**DATASET**
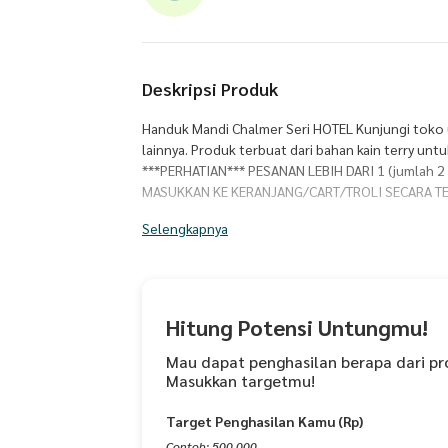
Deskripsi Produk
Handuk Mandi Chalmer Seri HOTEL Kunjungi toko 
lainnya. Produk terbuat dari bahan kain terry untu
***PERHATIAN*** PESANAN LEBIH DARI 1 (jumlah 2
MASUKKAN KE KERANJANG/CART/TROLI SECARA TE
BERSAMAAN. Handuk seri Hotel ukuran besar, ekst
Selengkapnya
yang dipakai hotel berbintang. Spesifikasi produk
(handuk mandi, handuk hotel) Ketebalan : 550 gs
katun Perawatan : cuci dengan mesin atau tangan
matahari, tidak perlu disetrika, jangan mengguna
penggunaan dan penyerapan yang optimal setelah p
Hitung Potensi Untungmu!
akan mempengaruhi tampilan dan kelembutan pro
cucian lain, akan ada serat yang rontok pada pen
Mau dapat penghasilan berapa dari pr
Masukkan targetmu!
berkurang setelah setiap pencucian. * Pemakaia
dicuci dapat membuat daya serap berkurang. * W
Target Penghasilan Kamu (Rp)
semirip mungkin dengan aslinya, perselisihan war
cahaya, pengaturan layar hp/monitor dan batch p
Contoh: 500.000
--
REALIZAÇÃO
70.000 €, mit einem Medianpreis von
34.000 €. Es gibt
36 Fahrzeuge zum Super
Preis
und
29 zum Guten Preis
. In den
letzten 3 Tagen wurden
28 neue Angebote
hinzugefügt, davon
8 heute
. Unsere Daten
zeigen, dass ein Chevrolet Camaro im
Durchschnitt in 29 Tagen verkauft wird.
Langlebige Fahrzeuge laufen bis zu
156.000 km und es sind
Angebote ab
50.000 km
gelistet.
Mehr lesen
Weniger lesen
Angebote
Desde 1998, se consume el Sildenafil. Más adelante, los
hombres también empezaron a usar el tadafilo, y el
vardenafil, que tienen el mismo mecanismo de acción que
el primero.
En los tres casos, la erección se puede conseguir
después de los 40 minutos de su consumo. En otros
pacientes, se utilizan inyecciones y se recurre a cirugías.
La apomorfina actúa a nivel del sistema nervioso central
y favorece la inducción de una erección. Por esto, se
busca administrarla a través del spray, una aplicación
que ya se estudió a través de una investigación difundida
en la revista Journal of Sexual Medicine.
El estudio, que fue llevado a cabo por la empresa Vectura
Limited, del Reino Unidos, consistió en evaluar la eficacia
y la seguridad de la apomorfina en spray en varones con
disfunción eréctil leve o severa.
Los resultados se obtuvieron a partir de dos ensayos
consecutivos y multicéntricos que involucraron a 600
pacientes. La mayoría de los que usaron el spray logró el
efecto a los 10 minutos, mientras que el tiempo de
* * *
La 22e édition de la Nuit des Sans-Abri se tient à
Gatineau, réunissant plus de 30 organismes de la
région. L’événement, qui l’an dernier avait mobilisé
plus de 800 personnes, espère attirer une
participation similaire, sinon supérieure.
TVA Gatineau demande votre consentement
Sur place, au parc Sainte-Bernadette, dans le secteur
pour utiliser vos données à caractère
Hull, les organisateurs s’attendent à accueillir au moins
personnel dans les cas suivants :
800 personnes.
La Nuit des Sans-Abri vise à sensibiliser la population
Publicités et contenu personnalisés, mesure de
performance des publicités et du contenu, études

**THE PROBLEM**
Copy, exactly and only, the lines above that begin with the one containing "Deskripsi Produk" and finish with the one containing "Masukkan targetmu!".

**FINAL ANSWER**
Deskripsi Produk
Handuk Mandi Chalmer Seri HOTEL Kunjungi toko 
lainnya. Produk terbuat dari bahan kain terry untu
***PERHATIAN*** PESANAN LEBIH DARI 1 (jumlah 2
MASUKKAN KE KERANJANG/CART/TROLI SECARA TE
BERSAMAAN. Handuk seri Hotel ukuran besar, ekst
Selengkapnya
yang dipakai hotel berbintang. Spesifikasi produk
(handuk mandi, handuk hotel) Ketebalan : 550 gs
katun Perawatan : cuci dengan mesin atau tangan
matahari, tidak perlu disetrika, jangan mengguna
penggunaan dan penyerapan yang optimal setelah p
Hitung Potensi Untungmu!
akan mempengaruhi tampilan dan kelembutan pro
cucian lain, akan ada serat yang rontok pada pen
Mau dapat penghasilan berapa dari pr
Masukkan targetmu!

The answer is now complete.